There are many sources on the Internet. This and this are relatively simple, while this one is pretty advanced. They cover the basics. My purpose is more specific: to show how to obtain a couple of identities in terms of summation signs from general properties of variance and covariance.

Shortcut for covariance. This is a name of the following identity

(1) $E(X-EX)(Y-EY)=E(XY)-(EX)(EY)$

where on the left we have the definition of $Cov(X,Y)$ and on the right we have an alternative expression (a shortcut) for the same thing. Letting $X=Y$ in (1) we get a shortcut for variance:

(2) $E(X-EX)^2=E(X^2)-(EX)^2,$

see the direct proof here. Again, on the left we have the definition of $Var(X)$ and on the right a shortcut for the same.

In this post I mentioned that

for a discrete uniformly distributed variable with a finite number of elements, the population mean equals the sample mean if the sample is the whole population.

This is what it means. The most useful definition of a discrete random variable is this: it is a table values+probabilities of type

 Values $X_1$$X_1$ ... $X_n$$X_n$ Probabilities $p_1$$p_1$ ... $p_n$$p_n$

Here $X_1,...,X_n$ are the values and $p_1,...,p_n$ are the probabilities (they sum to one). With this table, it is easy to define the mean of $X$:

(3) $EX=\sum_{i=1}^nX_ip_i.$

A variable like this is called uniformly distributed if all probabilities are the same:

 Values $X_1$$X_1$ ... $X_n$$X_n$ Probabilities $1/n$$1/n$ ... $1/n$$1/n$

In this case (3) becomes

(4) $EX=\bar{X}.$

This explains the statement from my post. Using (4), equations (1) and (2) rewrite as

(5) $\overline{(X-\bar{X})(Y-\bar{Y})}=\overline{XY}-\bar{X}\bar{Y},\ \overline{(X-\bar{X})^2}=\overline{X^2}-(\bar{X})^2.$

Try to write this using summation signs. For example, the first identity in (5) becomes

$\frac{1}{n}\sum_{i=1}^n\big(X_i-\frac{1}{n}\sum_{i=1}^nX_i\big)\big(Y_i-\frac{1}{n}\sum_{i=1}^nY_i\big)$ $=\frac{1}{n}\sum_{i=1}^nX_iY_i-\big(\frac{1}{n}\sum_{i=1}^nX_i\big)\big(\frac{1}{n}\sum_{i=1}^nY_i\big).$

This is crazy and trying to prove this directly would be even crazier.
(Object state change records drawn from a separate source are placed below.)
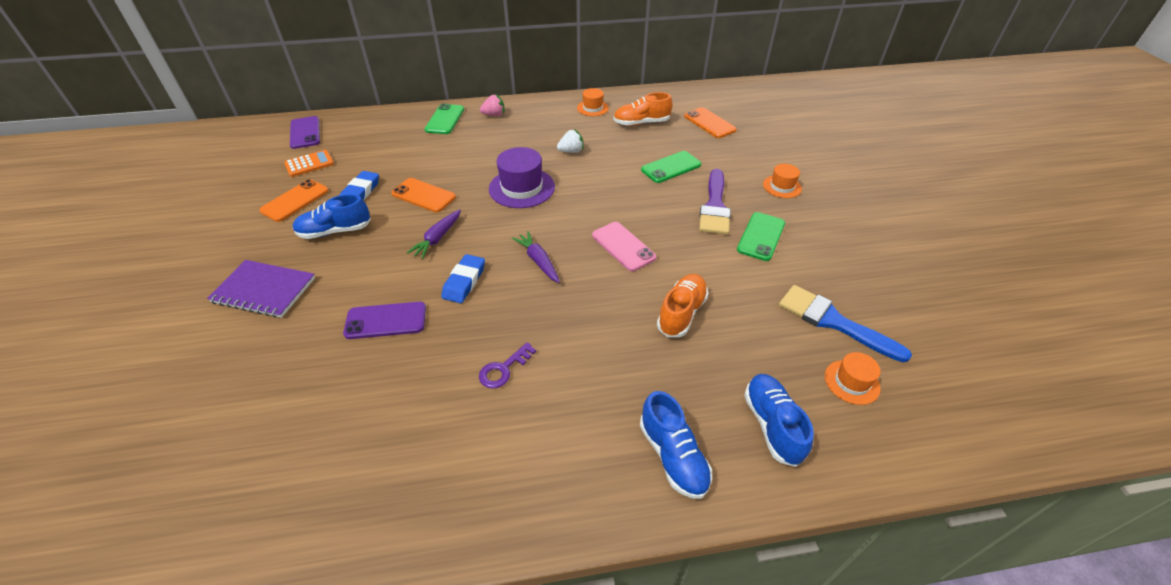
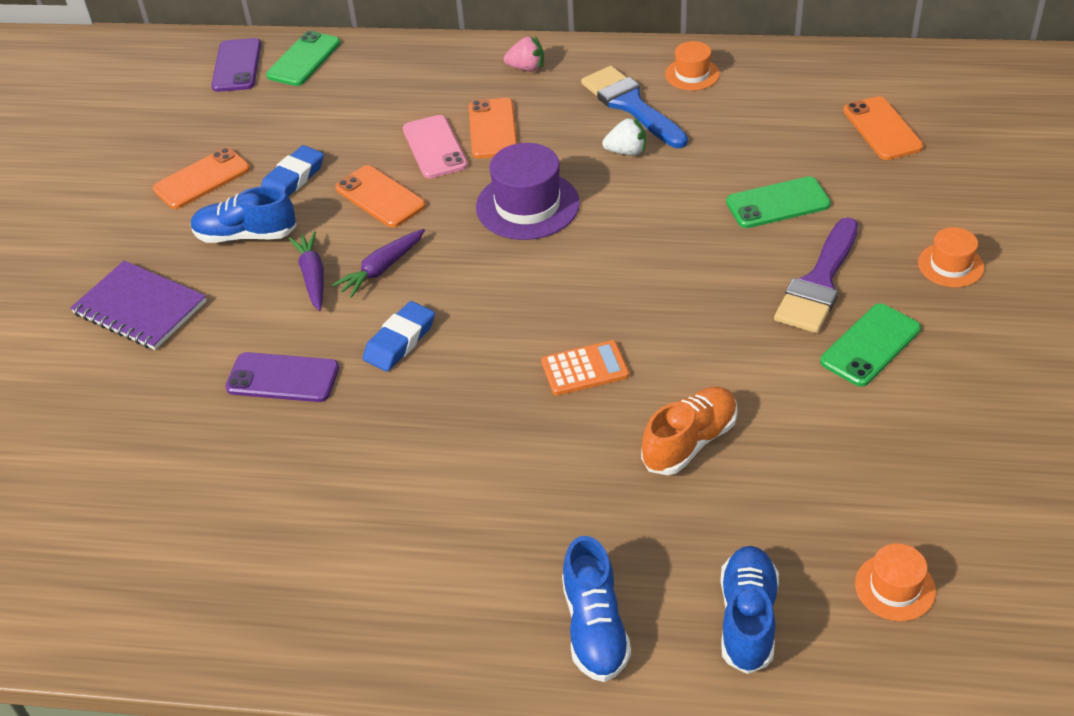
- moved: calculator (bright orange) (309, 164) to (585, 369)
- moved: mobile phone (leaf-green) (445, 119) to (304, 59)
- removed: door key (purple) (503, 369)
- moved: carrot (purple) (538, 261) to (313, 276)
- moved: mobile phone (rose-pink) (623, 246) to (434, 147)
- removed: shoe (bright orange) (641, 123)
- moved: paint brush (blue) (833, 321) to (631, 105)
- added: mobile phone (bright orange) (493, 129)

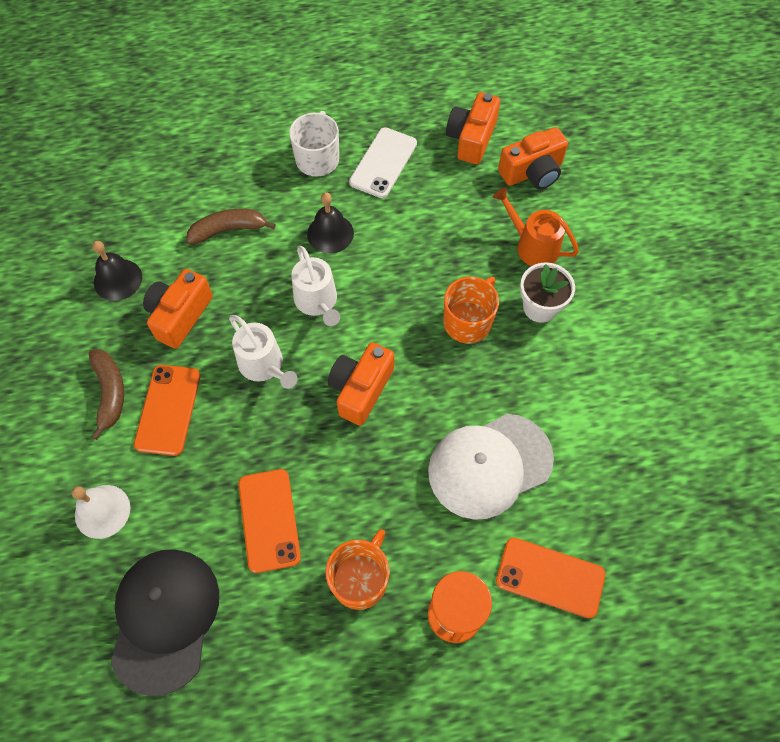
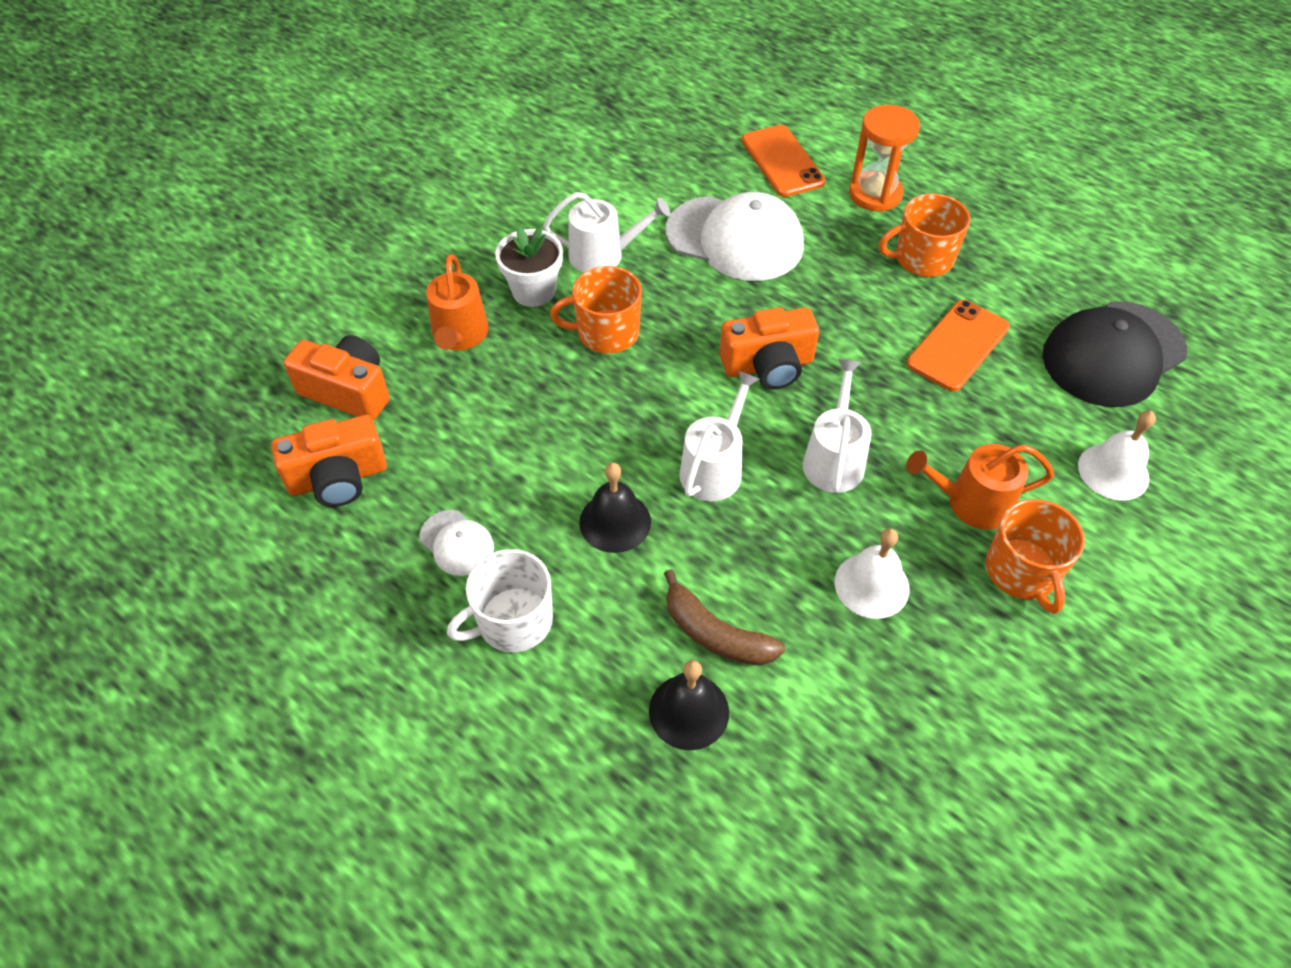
- replaced: toy banana (russet) (110, 393) to mug (bright orange) (1022, 572)
- moved: school bell (jet-black) (118, 279) to (689, 711)
- replaced: mobile phone (bright orange) (168, 409) to watering can (bright orange) (971, 503)
- replaced: photo camera (bright orange) (180, 315) to school bell (white) (871, 585)
- replaced: mobile phone (white) (383, 163) to peaked cap (white) (457, 543)
- added: watering can (white) (603, 255)

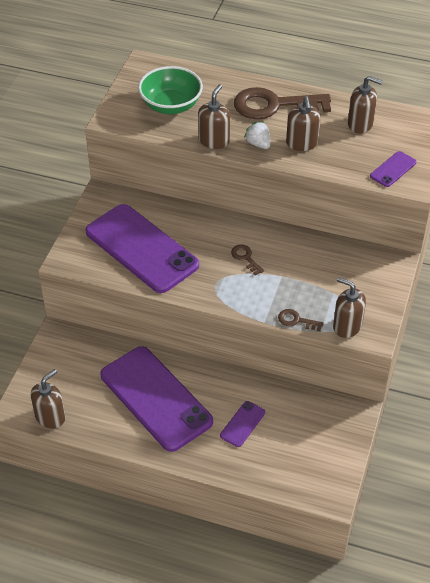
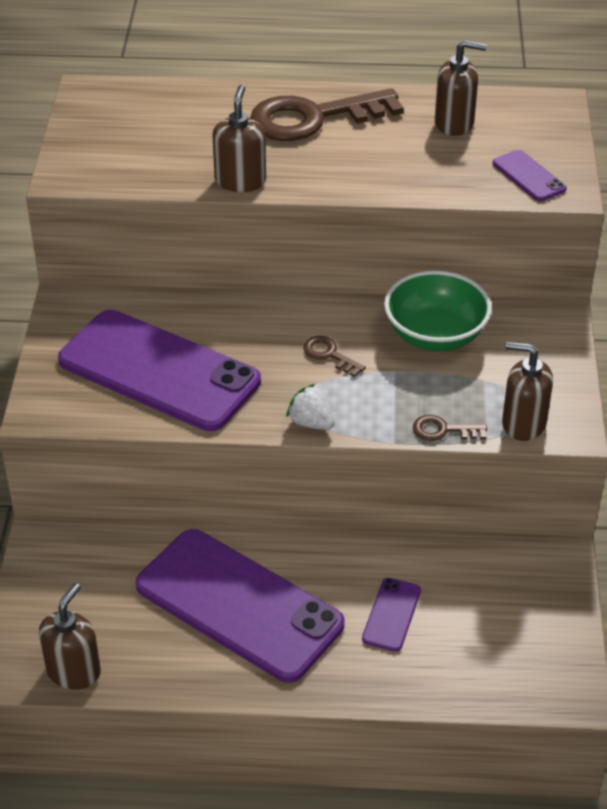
- moved: serving bowl (leaf-green) (171, 105) to (435, 335)
- moved: berry (white) (258, 144) to (311, 423)
- removed: soap dispenser (russet) (302, 143)
- turned: mobile phone (purple) (393, 169) = (529, 176) 60 degrees counterclockwise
Remark. Let $X_1,...,X_n$ be a sample from an arbitrary distribution. Regardless of the parent distribution, the artificial uniform distribution from Table 2 can still be applied to the sample. To avoid confusion with the expected value $E$ with respect to the parent distribution, instead of (4) we can write

(6) $E_uX=\bar{X}$

where the subscript $u$ stands for "uniform". With that understanding, equations (5) are still true. The power of this approach is that all expressions in (5) are random variables which allows for further application of the expected value $E$ with respect to the parent distribution.